Looking for a cast of characters? Here you go!
Mom & blog author. I’m a SAHM, loss mama, military wife… I am not sure how to define myself. This blog was born when I discovered I was pregnant with the twins. I’ve been blogging since 2000, I started writing on a diary site that I believe is now long gone… moved on to LiveJournal where I still maintain my private blog. In the past, I’ve publicly written about my pregnancy losses and grief- but if you want to read a summery of our losses, check out my dead baby post. Since coming out of this twin pregnancy successfully, I’ve decided to keep on blogging about the twins and the rest of our family here.
I like to read, bake, and obviously blog. I also have been known to play a bit of World of Warcraft. I know, I’m a dork. It’s all good. I recently invested in a good camera and I’m attempting to learn how to use it. I love taking pictures of my kids, and have started a 365 blog. Sometimes I am witty and post funny things, other times I’m boring and blog about my day. I often get sucked into random crafts that I don’t finish- I am a Jack Jill of all trades, master of none.
Over the years I’ve grown and changed as a parent. I’ve been slowly embracing my inner hippie that was there all along. I’ve breastfed and formula fed. I’ve used cloth diapers and disposables. I’ve co-slept and put kids to bed in their cribs. I’ve made my own baby food and bought jars. I’ve spanked, given time outs, and I’ve used positive discipline. I do what works for us as a family at the time, and each individual child.
In the last 12 years, I’ve dealt with a lot of stuff. We’ve buried three babies. My oldest three boys moved out of my house and into their father’s. My husband deployed a few times. One of my twins was diagnosed with cancer. I’ve been told I’m strong, but I don’t feel that way. I’ve had people tell me they don’t know that they could do it, but I know they could. Because really, what choice do you have when this is what life hands you? You just do it and you learn to appreciate what you have.
Amazing Dad. Wonderful husband- we’ve been married 11 years now. Airframes mechanic in the USMC. Aaron is seriously the best. I can’t say that enough. From day one, he’s loved my kids and me unconditionally, even the three that aren’t biologically his. He treats me like I’m something special, all the time- doting on me and always making me feel loved. I couldn’t ask for a better husband or father for my kids. I am working on getting him to share his input on raising the kids, dealing with Ryan’s cancer, etc, more often.

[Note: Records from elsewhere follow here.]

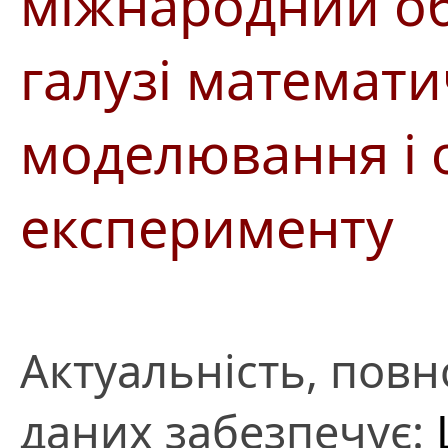
міжнародний об
галузі математ
моделювання і
експерименту
Актуальність, повно
даних забезпечує:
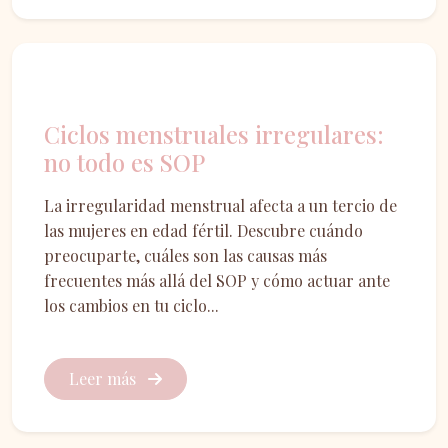
Salud femenina
Ciclos menstruales irregulares:
no todo es SOP
La irregularidad menstrual afecta a un tercio de
las mujeres en edad fértil. Descubre cuándo
preocuparte, cuáles son las causas más
frecuentes más allá del SOP y cómo actuar ante
los cambios en tu ciclo...
Leer más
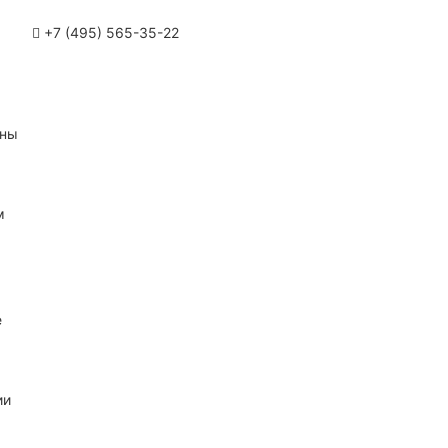
+7 (495) 565-35-22
ины
м
е
ии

My three oldest children, all boys. Currently all approaching puberty. They presently live with their father 12 hours away, and we miss them like crazy. Because they aren’t living with us, you won’t hear about them often, nor will you see many pictures of them.
Our first daughter, first child together. Born entirely too soon to survive because of HELLP syndrome in 2001. Raime was named after my best friend growing up, who was killed in a car accident when we were 16.
aka Lili- Our spunky, sassy, ten year old third grader. Lili was our rainbow baby after losing her sister, Raime, almost exactly a year before she was born. She’s a total girly girl, a fashionista who loves all things pink and sparkly and dreams of owning a dog that fits in your purse. She’s the influence behind my Fashion Chat posts.
aka Mia- Eight years old and living her life as if she were in an opera or musical- always singing about something. Loving every minute of school. Mia is a total character- think of Jim Carrey in a little girl’s body.
She was supposed to be our last baby, the final addition to give us an even six. A 25 weeker due to HELLP, she was feisty and fought hard to give us almost nine weeks with her during the summer of ’06. You can read more about her here.
Our sweet baby boy, stillborn at 24 weeks in ’07 because of an umbilical cord issue. He was my saving grace while we endured our first deployment.
Twin B my entire pregnancy, he surprised us by coming first on delivery day. Diagnosed at 4 months with retinoblastoma, yet in the face of chemo and all that comes with his treatment, he maintains a happy and content disposition.
Despite being born second, he maintains the alpha twin role he acquired during his time in utero. He hates waiting his turn, and demands your full attention, which he rewards with the most delightful smiles and snuggly hugs.